You could create a copy of WinSxS for every cumulative update that you apply.

Really?

Yeah. I thought the same thing. So I did something about it.

Build-WRS

I like PowerShell. I write a lot of scripts to support the things that I do and quite frankly I’m really lazy. If I have to do something more than three times manually, you can bet I’ll write a script to do the work. This is one of those cases where laziness actually saves a decent bit of time.

The script essentially does the following:

  1. Mounts and image and index of a WIM file.
  2. If not already done, it copies off the WinSxS folder to a designated location.
  3. Applies an update to the mounted image.
  4. Copies off the WinSxS folder to be merged in that designated location from earlier.
  5. Repeat steps 3-4 through all available updates which have not been applied.

What you’re left with is a folder containing all the files necessary to repair your Windows 10 1809 installation (in theory).

Getting the Script

As always…

THE SOFTWARE IS PROVIDED “AS IS”, WITHOUT WARRANTY OF ANY KIND, EXPRESS OR IMPLIED, INCLUDING BUT NOT LIMITED TO THE WARRANTIES OF MERCHANTABILITY, FITNESS FOR A PARTICULAR PURPOSE AND NONINFRINGEMENT. IN NO EVENT SHALL THE AUTHORS OR COPYRIGHT HOLDERS BE LIABLE FOR ANY CLAIM, DAMAGES OR OTHER LIABILITY, WHETHER IN AN ACTION OF CONTRACT, TORT OR OTHERWISE, ARISING FROM, OUT OF OR IN CONNECTION WITH THE SOFTWARE OR THE USE OR OTHER DEALINGS IN THE SOFTWARE.

You can download the most up-to-date copy of the script here

Setting things Up

You need the following items:

  1. A copy of the “install.wim” file from an RTM ISO.
  2. Downloaded copies of all updates released for the version of the OS you’re creating a WRS for.

You’ll want to create the following structure:

ROOT (wherever you would like to store the script)
|--Build-WRS.ps1
|--XXXX (a folder to house the version of Windows you're building the WRS for - e.g. 1809)
   |--image.wim
   |--update1.msu
   |--update2.msu
   |--...
   |--updateX.msu

Additionally you will want to create a folder where you will store your WRS(es).
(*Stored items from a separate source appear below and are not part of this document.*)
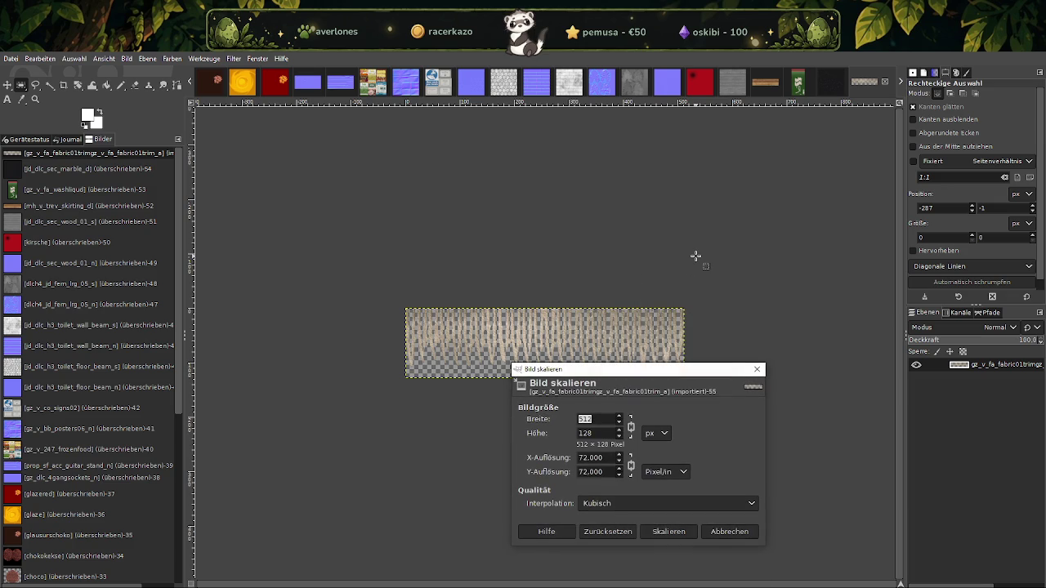
type("128")
key("Tab")
left_click(667, 532)
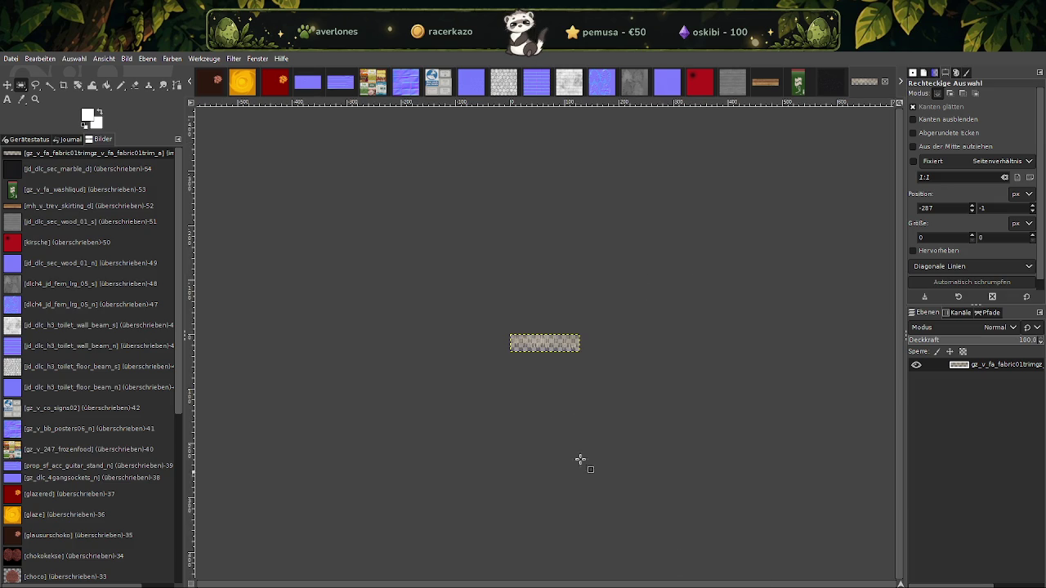
left_click(10, 59)
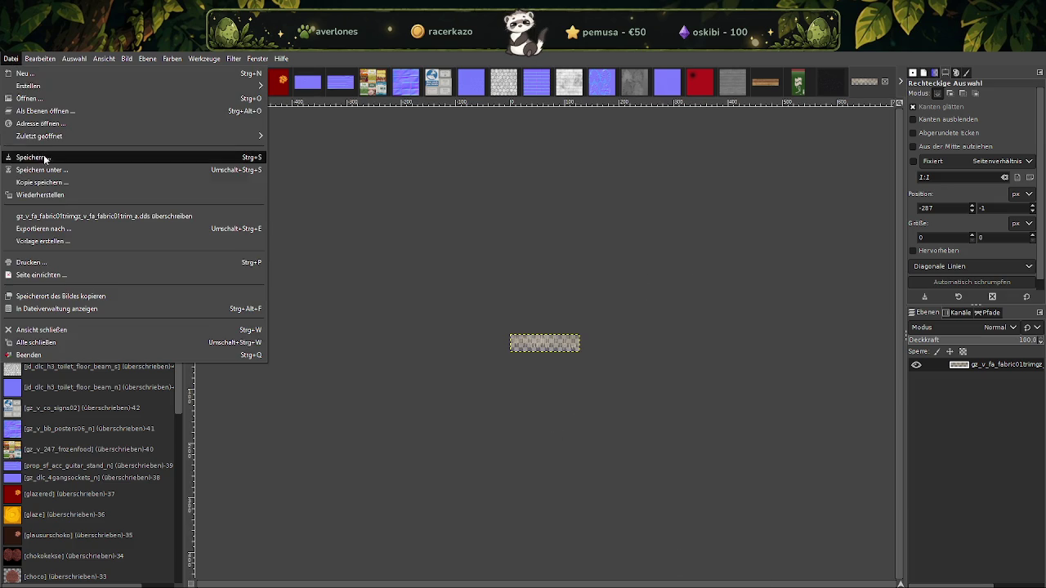
left_click(41, 216)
You can create a single folder and the script will handle creating a version folder for each OS you’re building a WRS for.

Running the Script

The script accepts a number of parameters detailed here:

  • -FileLogging: a switch to enable logging to file.
  • -LogFilePath: the full path to where you want to log (including filename). It defaults to %TEMP%\Build-WRS.log
  • -ImagePath: the XXXX folder we created above (or you can point to the ROOT if you have multiple)
  • -ImageIndex: the index of the image you want to mount (e.g. 3 for enterprise in 1809)
  • -WRSPath: the path where you want to store WRS(es). The script converts the OS to a version based on RTM.
  • -Verbose: a switch to enable verbose console output
  • -Debug: a switch to enable debug console output

Call the script as you would any other PowerShell script and watch the fun happen. The script creates an XML file to track what updates have been applied so that the script doesn’t redo work on future runs, saving you time.

The Results

Well, you get a lot of data. From 1809 RTM to the March cumulative update, the SxS folder ended up containing about 12.5 GB of data. So make sure you make room for these WRSes you’re creating. In my testing in the lab the process has worked splendidly and has allowed me to continue patching even when there are corrupt files - which is exactly what this script intends to do.

Deploying the Result

You’ll need to create a Group Policy to point your clients to this WRS. The details on how to do this are available here.

Closing Thoughts

Hope this has been helpful. I have some thoughts out to Microsoft on how it could improve this process, but I’m guessing we won’t see these changes made until 19H2 or even 20H1.